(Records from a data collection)

■ ■ ■ ■ ■ ■ ■

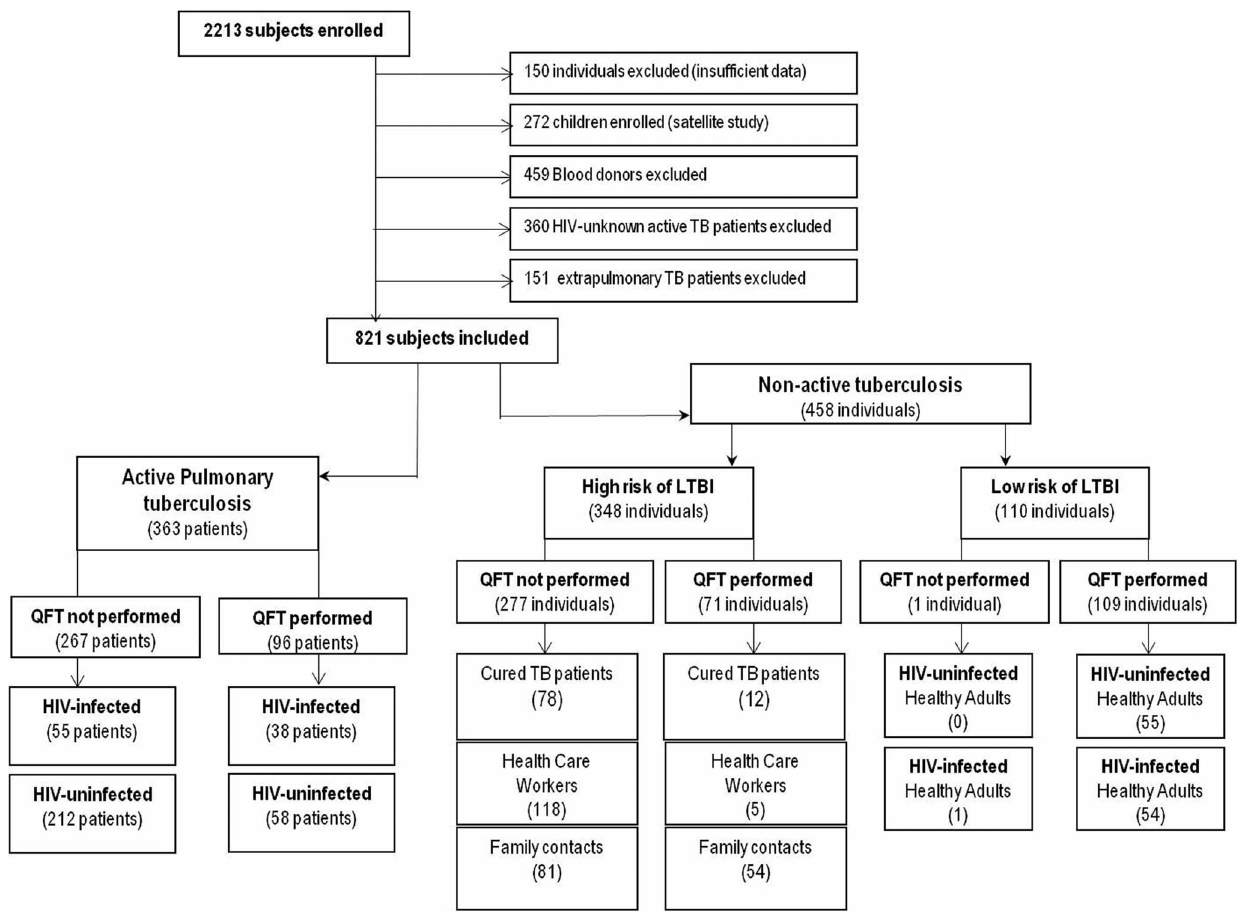
Figure 1. Flow chart of patients recruited to the multicentric study stratified by patient subgroups. Abbreviations: TB: tuberculosis; HIV: human immunodeficiency virus; LTBI: latent tuberculosis infection.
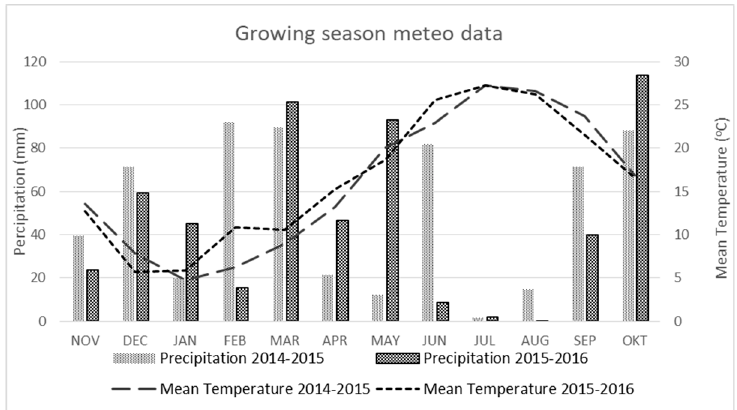
Figure 1. Monthly means of average air temperature ( ◦ C) and precipitation (mm) for the 2014–2015 and 2015–2016 growing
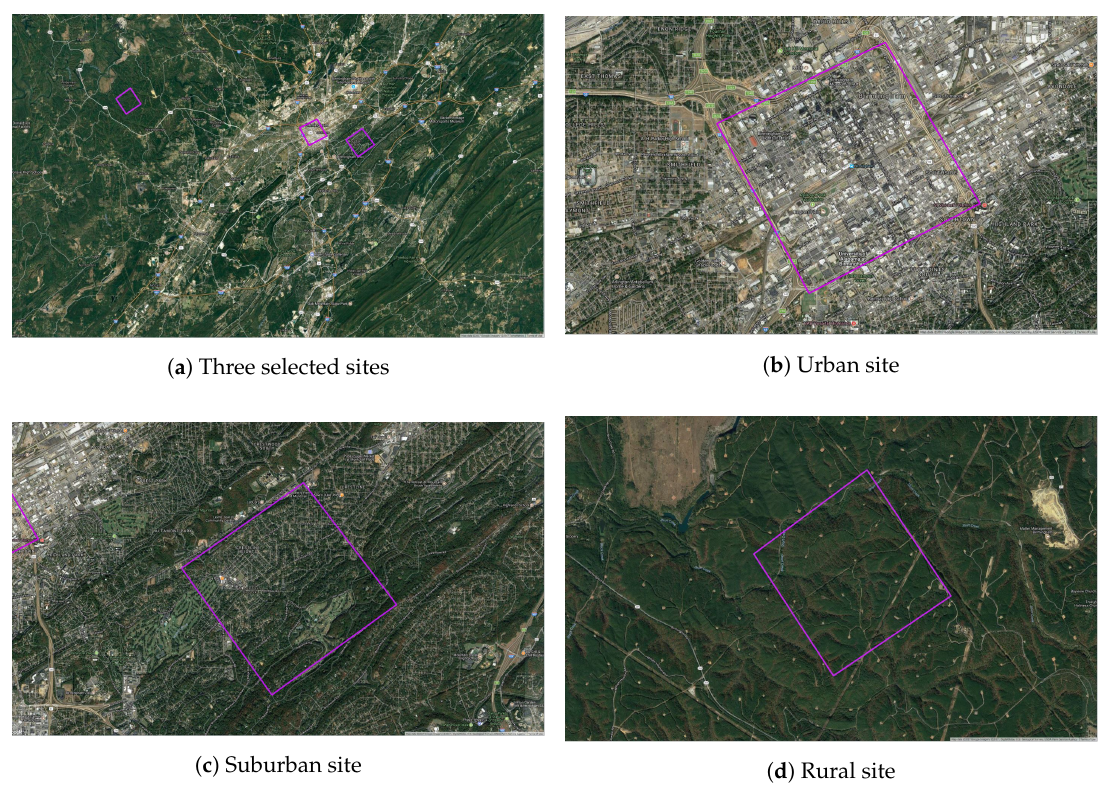
Figure 10. ( a ) Selected three sites, outlined in purple boxes, for UHII study in Birmingham, AL, USA. From west to east, they are rural, urban and suburban areas, respectively; ( b ) The selected study area for the urban site, Downtown Birmingham, AL; ( c ) The selected study area for the suburban region of Mountain Brook, a subdivision of Birmingham, AL, USA; ( d ) The selected area for the rural site of Birmingham, AL, USA. All figures are adopted from Google Earth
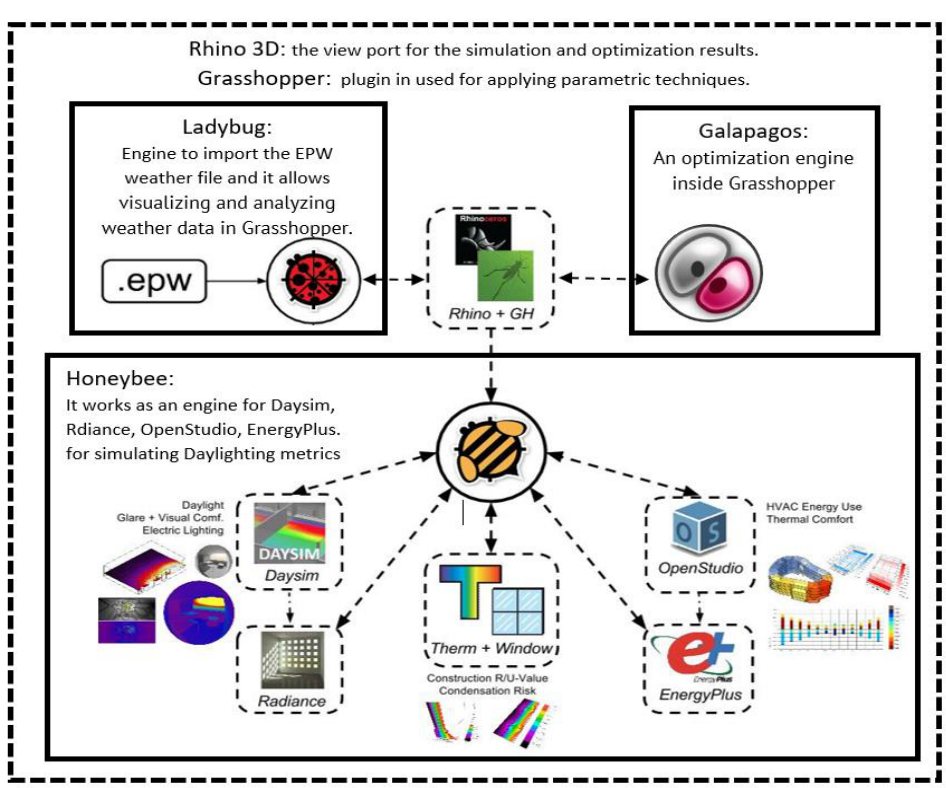
Figure 2. The links between Rhinoceros, Grasshopper, Galapagos, Honeybee, and Ladybug to generate an environmentally conscious model and simulation.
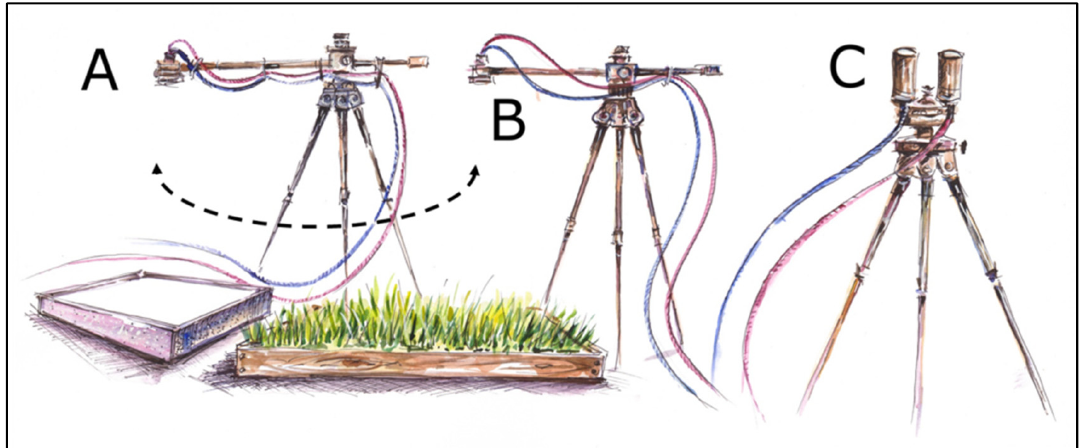
Figure 1. Experimental field setup: ( A ) The fiber optics connected to ASD Filedspec Pro and QE Pro spectroradiometers are secured to a rotating arm allowing the alternating movement from the white reference panel and the vegetation target; ( B ) The S-FLUO box downward channels (both HR4000 Narrow Range and HR4000 Full Range) are attached to a fixed tripod looking at the vegetation; ( C ) S-FLUO box upward channels are horizontally mounted on the third tripod to collect reference measurements.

■ ■ ■ ■ ■ ■ ■

> [GOAL OF THE EXERCISE]: Output every record above exactly as written, but skip the pictures.

> [RESPONSE AREA]:
Figure 1. Flow chart of patients recruited to the multicentric study stratified by patient subgroups. Abbreviations: TB: tuberculosis; HIV: human immunodeficiency virus; LTBI: latent tuberculosis infection.
Figure 1. Monthly means of average air temperature ( ◦ C) and precipitation (mm) for the 2014–2015 and 2015–2016 growing
Figure 10. ( a ) Selected three sites, outlined in purple boxes, for UHII study in Birmingham, AL, USA. From west to east, they are rural, urban and suburban areas, respectively; ( b ) The selected study area for the urban site, Downtown Birmingham, AL; ( c ) The selected study area for the suburban region of Mountain Brook, a subdivision of Birmingham, AL, USA; ( d ) The selected area for the rural site of Birmingham, AL, USA. All figures are adopted from Google Earth
Figure 2. The links between Rhinoceros, Grasshopper, Galapagos, Honeybee, and Ladybug to generate an environmentally conscious model and simulation.
Figure 1. Experimental field setup: ( A ) The fiber optics connected to ASD Filedspec Pro and QE Pro spectroradiometers are secured to a rotating arm allowing the alternating movement from the white reference panel and the vegetation target; ( B ) The S-FLUO box downward channels (both HR4000 Narrow Range and HR4000 Full Range) are attached to a fixed tripod looking at the vegetation; ( C ) S-FLUO box upward channels are horizontally mounted on the third tripod to collect reference measurements.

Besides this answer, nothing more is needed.